**To do:** Put the lines of the items below into a JSON list of strings, one string per line, with blank lines left out. Begin at the first line of the items and stop after the line that contains "genus: Luthrodes", including that line.

┌──

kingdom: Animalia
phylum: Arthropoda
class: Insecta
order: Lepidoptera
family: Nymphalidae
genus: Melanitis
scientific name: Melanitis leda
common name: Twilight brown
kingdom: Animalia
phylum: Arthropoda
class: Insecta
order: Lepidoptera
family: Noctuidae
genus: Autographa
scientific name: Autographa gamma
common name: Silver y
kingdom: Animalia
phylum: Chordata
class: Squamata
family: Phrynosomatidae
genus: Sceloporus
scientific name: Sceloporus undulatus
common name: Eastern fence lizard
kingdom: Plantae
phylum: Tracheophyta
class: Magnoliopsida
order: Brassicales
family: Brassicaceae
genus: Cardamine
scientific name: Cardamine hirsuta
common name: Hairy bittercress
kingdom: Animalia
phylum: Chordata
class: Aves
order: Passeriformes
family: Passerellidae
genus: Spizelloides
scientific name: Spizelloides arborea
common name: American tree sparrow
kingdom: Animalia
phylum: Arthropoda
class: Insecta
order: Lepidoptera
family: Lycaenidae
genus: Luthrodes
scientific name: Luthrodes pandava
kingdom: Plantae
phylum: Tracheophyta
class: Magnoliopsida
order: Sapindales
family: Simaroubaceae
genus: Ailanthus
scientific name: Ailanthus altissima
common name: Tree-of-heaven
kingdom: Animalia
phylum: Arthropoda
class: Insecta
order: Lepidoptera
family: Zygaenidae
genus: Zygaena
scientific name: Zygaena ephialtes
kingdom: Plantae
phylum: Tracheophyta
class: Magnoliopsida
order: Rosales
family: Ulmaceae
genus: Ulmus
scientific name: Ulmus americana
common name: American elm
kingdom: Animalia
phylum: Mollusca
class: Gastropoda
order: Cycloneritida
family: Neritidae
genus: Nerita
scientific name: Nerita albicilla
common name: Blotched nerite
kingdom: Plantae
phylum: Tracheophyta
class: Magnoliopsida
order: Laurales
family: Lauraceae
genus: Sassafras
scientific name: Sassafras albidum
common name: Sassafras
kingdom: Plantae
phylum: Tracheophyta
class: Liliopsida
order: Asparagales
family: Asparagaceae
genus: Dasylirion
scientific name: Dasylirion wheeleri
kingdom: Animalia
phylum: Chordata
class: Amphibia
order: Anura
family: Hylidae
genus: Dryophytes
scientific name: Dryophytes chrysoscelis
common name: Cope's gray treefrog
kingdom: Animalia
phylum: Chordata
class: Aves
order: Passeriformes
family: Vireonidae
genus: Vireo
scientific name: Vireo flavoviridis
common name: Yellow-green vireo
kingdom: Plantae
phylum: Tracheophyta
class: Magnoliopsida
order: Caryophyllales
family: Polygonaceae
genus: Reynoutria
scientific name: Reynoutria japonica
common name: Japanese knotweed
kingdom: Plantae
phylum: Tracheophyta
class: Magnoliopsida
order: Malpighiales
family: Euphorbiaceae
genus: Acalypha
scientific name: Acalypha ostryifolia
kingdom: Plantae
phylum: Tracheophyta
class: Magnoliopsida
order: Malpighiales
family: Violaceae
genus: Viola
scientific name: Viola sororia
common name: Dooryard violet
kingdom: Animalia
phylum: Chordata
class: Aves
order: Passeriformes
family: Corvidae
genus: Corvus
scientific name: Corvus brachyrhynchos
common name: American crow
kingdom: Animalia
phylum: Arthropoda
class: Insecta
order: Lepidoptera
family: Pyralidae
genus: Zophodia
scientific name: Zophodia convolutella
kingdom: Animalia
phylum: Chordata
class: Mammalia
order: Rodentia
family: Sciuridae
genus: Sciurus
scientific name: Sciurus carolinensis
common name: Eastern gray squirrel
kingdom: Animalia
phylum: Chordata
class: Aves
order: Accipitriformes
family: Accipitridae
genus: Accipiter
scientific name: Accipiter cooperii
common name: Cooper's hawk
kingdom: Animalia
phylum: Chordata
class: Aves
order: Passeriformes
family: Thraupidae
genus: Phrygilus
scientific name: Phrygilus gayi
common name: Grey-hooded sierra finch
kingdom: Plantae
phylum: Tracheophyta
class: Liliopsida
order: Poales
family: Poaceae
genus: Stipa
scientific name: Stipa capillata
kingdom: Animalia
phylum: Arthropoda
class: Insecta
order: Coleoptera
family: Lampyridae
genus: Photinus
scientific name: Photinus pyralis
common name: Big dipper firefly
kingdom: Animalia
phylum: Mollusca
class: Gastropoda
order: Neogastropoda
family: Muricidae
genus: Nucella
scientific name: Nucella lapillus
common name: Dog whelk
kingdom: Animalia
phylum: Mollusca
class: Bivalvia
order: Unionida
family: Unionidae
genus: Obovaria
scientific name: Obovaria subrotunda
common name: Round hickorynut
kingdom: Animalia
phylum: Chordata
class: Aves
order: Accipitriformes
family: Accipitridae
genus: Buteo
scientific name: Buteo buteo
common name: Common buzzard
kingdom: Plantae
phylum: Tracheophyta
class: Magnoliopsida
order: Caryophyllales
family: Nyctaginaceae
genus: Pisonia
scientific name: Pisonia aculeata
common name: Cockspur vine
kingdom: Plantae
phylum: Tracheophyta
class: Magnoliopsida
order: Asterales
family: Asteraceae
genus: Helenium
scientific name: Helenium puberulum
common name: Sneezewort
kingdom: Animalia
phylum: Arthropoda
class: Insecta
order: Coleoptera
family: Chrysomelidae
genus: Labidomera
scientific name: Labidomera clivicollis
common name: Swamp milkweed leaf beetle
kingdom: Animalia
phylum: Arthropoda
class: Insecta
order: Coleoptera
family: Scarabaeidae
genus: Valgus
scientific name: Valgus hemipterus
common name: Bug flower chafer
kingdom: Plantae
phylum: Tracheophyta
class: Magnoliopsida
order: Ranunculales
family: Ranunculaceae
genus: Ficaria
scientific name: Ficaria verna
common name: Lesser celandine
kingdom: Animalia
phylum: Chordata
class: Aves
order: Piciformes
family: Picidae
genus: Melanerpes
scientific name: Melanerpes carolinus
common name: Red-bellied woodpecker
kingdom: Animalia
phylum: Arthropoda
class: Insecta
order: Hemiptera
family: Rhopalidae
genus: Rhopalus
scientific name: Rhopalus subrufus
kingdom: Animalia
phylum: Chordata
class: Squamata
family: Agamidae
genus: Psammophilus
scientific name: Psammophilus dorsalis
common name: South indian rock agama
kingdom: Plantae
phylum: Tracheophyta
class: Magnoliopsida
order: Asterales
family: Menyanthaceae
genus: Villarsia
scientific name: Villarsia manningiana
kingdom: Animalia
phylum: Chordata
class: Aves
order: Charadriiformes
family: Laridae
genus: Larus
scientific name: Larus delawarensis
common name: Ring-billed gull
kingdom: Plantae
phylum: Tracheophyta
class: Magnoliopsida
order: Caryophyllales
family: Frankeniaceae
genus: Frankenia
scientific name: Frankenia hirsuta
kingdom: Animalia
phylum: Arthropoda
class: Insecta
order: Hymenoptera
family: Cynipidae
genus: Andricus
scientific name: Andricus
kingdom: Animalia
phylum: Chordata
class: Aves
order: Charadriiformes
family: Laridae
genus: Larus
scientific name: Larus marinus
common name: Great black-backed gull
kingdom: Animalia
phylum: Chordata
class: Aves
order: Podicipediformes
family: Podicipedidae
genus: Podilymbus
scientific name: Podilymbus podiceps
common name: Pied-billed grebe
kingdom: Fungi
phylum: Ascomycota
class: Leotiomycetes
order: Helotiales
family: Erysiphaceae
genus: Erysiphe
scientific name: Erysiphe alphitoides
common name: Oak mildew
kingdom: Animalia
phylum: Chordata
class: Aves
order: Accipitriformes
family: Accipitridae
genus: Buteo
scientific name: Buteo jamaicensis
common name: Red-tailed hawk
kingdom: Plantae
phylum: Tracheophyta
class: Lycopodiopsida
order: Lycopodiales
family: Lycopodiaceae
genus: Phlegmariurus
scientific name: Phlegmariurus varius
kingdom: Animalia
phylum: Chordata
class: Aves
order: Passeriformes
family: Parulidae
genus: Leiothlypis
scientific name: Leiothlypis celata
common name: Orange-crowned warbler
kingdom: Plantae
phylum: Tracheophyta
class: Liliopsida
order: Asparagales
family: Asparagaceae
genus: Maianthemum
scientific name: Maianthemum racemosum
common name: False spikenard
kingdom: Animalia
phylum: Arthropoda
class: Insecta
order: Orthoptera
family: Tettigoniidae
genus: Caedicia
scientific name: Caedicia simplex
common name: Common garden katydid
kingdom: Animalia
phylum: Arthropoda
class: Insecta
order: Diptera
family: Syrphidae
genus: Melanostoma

└──

**Problem solution:**
[
  "kingdom: Animalia",
  "phylum: Arthropoda",
  "class: Insecta",
  "order: Lepidoptera",
  "family: Nymphalidae",
  "genus: Melanitis",
  "scientific name: Melanitis leda",
  "common name: Twilight brown",
  "kingdom: Animalia",
  "phylum: Arthropoda",
  "class: Insecta",
  "order: Lepidoptera",
  "family: Noctuidae",
  "genus: Autographa",
  "scientific name: Autographa gamma",
  "common name: Silver y",
  "kingdom: Animalia",
  "phylum: Chordata",
  "class: Squamata",
  "family: Phrynosomatidae",
  "genus: Sceloporus",
  "scientific name: Sceloporus undulatus",
  "common name: Eastern fence lizard",
  "kingdom: Plantae",
  "phylum: Tracheophyta",
  "class: Magnoliopsida",
  "order: Brassicales",
  "family: Brassicaceae",
  "genus: Cardamine",
  "scientific name: Cardamine hirsuta",
  "common name: Hairy bittercress",
  "kingdom: Animalia",
  "phylum: Chordata",
  "class: Aves",
  "order: Passeriformes",
  "family: Passerellidae",
  "genus: Spizelloides",
  "scientific name: Spizelloides arborea",
  "common name: American tree sparrow",
  "kingdom: Animalia",
  "phylum: Arthropoda",
  "class: Insecta",
  "order: Lepidoptera",
  "family: Lycaenidae",
  "genus: Luthrodes"
]